Afterwards, when he delivered goods, Wu would also observe the techniques of the companies that received them.
After spending all day delivering and observing, he would quickly return home to try out the techniques he had witnessed. If he encountered an issue doing it himself, he would find an excuse to go back even if the client hadn’t placed a new order. In this manner Wu would observe, study and gain mastery, so that later, when he employed 30-some-odd craftsmen, none of them needed to seek outside training. And as fate would have it, the move to Hetai was more than just a professional turning point: Wu would end up marrying the late owner’s goddaughter.
A second turning point
Opportunities come to those who prepare for them, and Wu Jer-ruey would enjoy a second fortuitous twist of fate. The Taipei Children’s Recreation Center holds an exhibition of traditional arts and crafts at the end of each year, where Wu would teach art mounting in order to promote the craft.

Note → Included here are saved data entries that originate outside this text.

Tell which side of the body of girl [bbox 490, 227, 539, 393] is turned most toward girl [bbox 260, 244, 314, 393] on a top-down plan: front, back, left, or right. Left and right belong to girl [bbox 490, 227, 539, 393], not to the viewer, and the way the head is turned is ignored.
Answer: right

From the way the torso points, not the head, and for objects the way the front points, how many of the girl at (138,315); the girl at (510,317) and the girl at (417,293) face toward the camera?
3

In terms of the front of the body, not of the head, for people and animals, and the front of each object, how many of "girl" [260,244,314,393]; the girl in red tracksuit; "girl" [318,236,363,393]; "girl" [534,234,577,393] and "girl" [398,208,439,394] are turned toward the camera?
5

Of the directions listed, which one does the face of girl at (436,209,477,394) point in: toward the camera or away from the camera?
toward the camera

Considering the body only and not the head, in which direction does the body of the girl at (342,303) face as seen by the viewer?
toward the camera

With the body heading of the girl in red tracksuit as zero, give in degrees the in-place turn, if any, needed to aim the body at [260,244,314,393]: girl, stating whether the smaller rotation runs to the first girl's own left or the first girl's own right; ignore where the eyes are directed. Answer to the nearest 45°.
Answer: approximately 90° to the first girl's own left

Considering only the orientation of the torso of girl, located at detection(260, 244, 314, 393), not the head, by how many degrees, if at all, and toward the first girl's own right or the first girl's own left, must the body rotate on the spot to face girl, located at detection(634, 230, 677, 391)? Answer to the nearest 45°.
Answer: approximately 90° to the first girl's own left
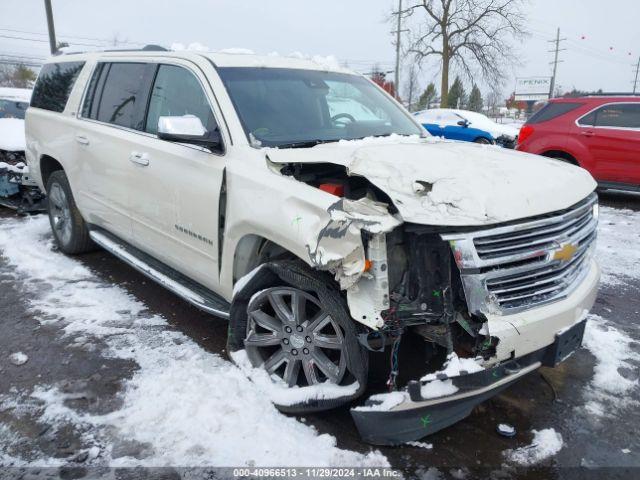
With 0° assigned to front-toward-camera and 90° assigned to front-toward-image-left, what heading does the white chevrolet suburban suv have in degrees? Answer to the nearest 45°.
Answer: approximately 315°

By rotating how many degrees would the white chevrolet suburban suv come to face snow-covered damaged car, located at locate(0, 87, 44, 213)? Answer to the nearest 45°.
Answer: approximately 180°

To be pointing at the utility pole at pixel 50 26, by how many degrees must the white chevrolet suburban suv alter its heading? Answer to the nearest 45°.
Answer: approximately 180°

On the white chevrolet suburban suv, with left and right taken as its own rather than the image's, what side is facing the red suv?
left

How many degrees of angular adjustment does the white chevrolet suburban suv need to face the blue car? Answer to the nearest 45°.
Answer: approximately 135° to its left
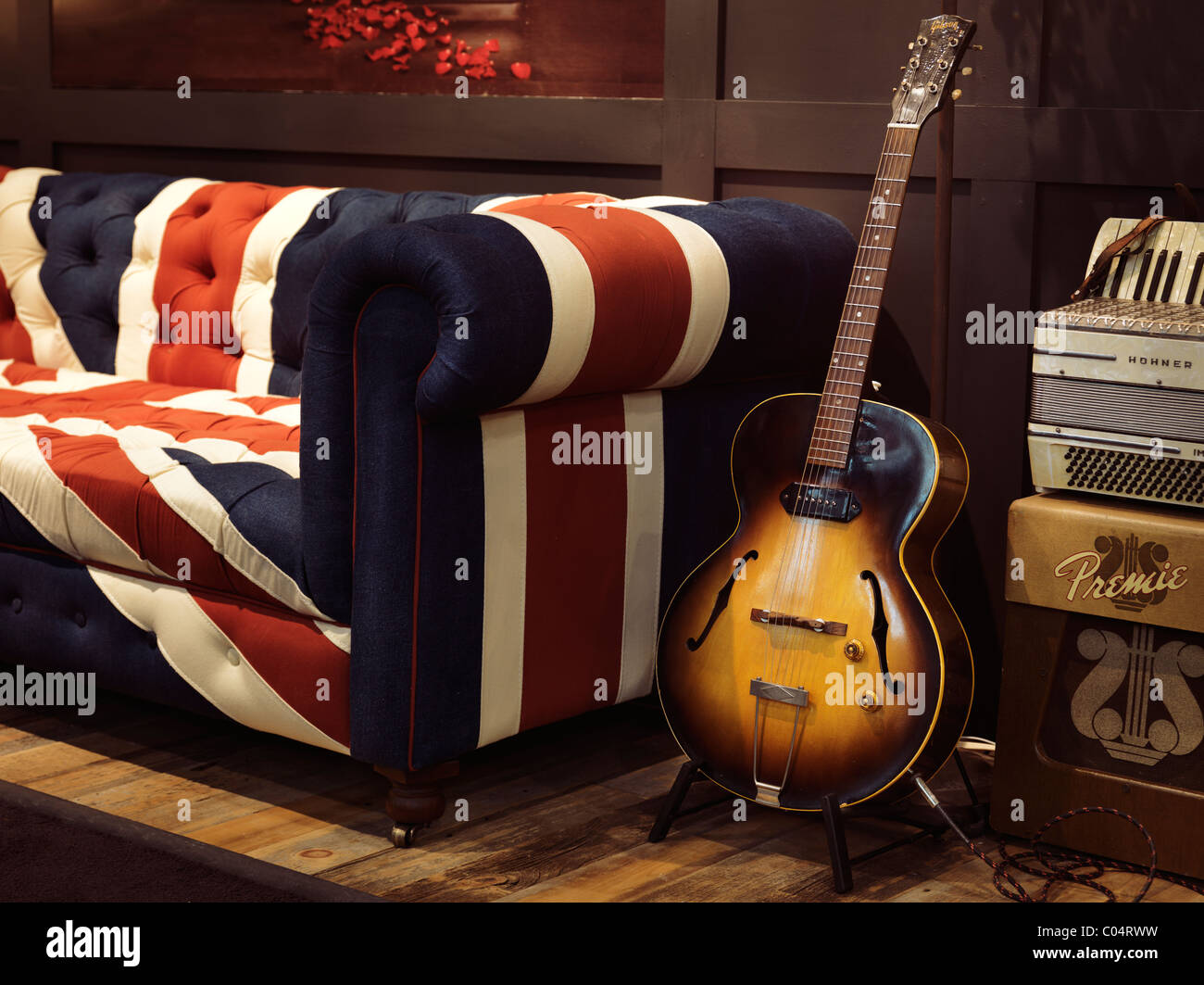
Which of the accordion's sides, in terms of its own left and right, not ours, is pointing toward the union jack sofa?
right

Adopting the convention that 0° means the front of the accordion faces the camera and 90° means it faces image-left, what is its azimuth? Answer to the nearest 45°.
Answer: approximately 0°

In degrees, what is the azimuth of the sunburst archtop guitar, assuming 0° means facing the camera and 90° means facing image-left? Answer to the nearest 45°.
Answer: approximately 45°
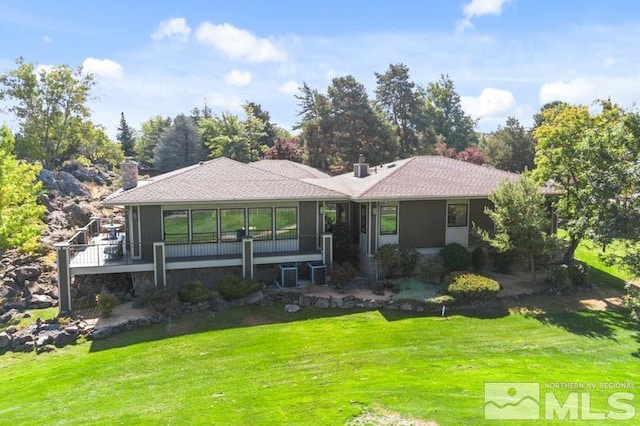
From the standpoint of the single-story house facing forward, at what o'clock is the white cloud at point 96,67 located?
The white cloud is roughly at 5 o'clock from the single-story house.

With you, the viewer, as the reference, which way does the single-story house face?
facing the viewer

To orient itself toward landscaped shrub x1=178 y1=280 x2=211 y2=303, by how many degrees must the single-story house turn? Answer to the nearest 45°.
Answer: approximately 45° to its right

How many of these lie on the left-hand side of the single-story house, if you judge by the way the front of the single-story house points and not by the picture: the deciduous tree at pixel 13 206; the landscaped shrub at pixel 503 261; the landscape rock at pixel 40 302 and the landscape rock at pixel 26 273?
1

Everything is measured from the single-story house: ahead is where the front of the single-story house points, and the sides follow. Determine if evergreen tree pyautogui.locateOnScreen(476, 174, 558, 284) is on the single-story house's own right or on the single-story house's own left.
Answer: on the single-story house's own left

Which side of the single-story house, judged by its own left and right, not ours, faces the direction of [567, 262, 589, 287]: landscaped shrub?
left

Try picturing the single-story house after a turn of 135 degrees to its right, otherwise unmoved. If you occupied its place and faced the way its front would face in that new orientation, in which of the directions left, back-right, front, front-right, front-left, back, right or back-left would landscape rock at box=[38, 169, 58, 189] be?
front

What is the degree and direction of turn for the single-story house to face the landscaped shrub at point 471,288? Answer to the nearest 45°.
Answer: approximately 90° to its left

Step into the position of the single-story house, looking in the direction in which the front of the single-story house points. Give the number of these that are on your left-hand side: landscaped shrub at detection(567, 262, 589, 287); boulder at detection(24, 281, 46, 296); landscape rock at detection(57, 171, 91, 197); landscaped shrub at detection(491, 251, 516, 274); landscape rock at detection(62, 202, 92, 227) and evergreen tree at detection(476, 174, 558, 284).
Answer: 3

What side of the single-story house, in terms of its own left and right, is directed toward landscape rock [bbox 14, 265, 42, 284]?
right

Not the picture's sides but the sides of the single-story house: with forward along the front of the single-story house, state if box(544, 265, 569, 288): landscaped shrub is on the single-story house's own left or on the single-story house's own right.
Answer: on the single-story house's own left

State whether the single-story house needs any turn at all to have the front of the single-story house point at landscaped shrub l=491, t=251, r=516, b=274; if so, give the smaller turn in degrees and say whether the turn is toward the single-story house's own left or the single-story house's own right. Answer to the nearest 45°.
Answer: approximately 90° to the single-story house's own left

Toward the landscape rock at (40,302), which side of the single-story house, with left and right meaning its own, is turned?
right

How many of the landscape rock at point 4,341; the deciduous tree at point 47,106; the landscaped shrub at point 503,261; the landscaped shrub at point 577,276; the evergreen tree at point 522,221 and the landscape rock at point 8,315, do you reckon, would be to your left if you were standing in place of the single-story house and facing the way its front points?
3

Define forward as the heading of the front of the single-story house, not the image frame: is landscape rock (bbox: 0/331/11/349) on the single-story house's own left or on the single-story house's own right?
on the single-story house's own right
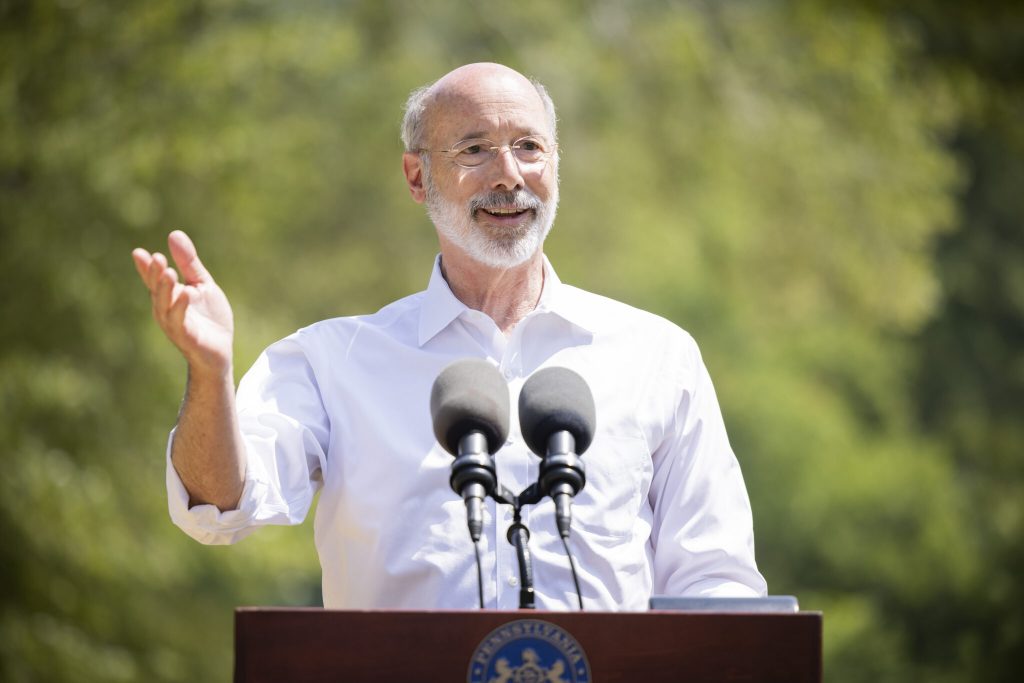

One year, a mother had brought her daughter to see the exhibition, and because it was near closing time, most of the stalls had already shut up. “She said that it was too bad the other stalls had closed and couldn’t be seen, but I said that I could at least unpack my half-packed stall and give them a look.” It led to an exchange of name cards with the girl’s mother—Hung Shu-fen, head of the Special Collections Division at National Taiwan University Library. It was through that connection that Wu would end up working for eight years with seven others on the restoration of the “Dan Xin Archives.” The archives comprise some 19,000 Qing-Dynasty official documents dating from between 1776 and 1895, from the Danshui Sub-Prefecture, the Taipei Prefecture and Hsinchu County.
Shortly thereafter, there came new challenges with a University of Tokyo project to restore stitch-bound books. On the recommendation of National Taiwan University Library, Wu worked with National Central Library experts to learn techniques for repairing stitch-bound books. He has thus become one of the rare experts in Taiwan with experience in restoring not only calligraphies and paintings, but also historical documents and old books.
Passing on a legacy
Wu flips through some of the colored papers he has developed, which he uses in his restorations. These are also suitable for use by artists for special purposes. One of his papers, “Summer Wind,” was created by accident. His house had been flooded, and after the water was removed, they discovered that some packs of paper that had been standing on the floor had acquired a unique pattern of lines that was quite pretty. Afterwards, he conducted tests with various quantities of water and consistencies of paper, making a series of adjustments before finally creating a type of paper with a distinctive pattern.
Wu has a special approach to teaching apprentices. He is completely open with his team, and holds back none of his expertise and techniques. He believes that only when everyone is openly contributing what they have developed can innovations occur and advances continue. It is his responsibility to foster each student’s special qualities and potential.
Currently, he’s working with a Vietnamese student named Bui Tien Phuc, who says: “I think that Vietnam needs these kinds of restoration techniques. Our teacher has a great sense of humor, and he is both good at his craft and good at teaching it. Not long ago, he went to Malaysia and Vietnam to teach about restoring old books.”
Another student of Wu’s is Chou Wei Hsiu, a graduate of the master’s program in innovation and design at National Taipei University of Technology. “Before coming to study with Wu, I did a lot of research,” notes Chou, “and what I’ve ended up learning with him has truly met my expectations.”
Wu sincerely believes that there is a duty toward history involved in restoring old things. One couple brought Wu an antique collection of nanguan musical scores to restore. Wu refused payment, but he hopes to have the restored work scanned as an image file and placed in the collection of the Taipei City Archives. Many of the musical pieces in this 300-year-old collection have been lost from the nanguan tradition, but after restoration there is a chance that they can be performed again. Regarding his own future, Wu hopes he will have the opportunity to restore paper documents found in archeological excavations. Whether he actually will is hard to say—because his life so far has consisted of one surprise after another.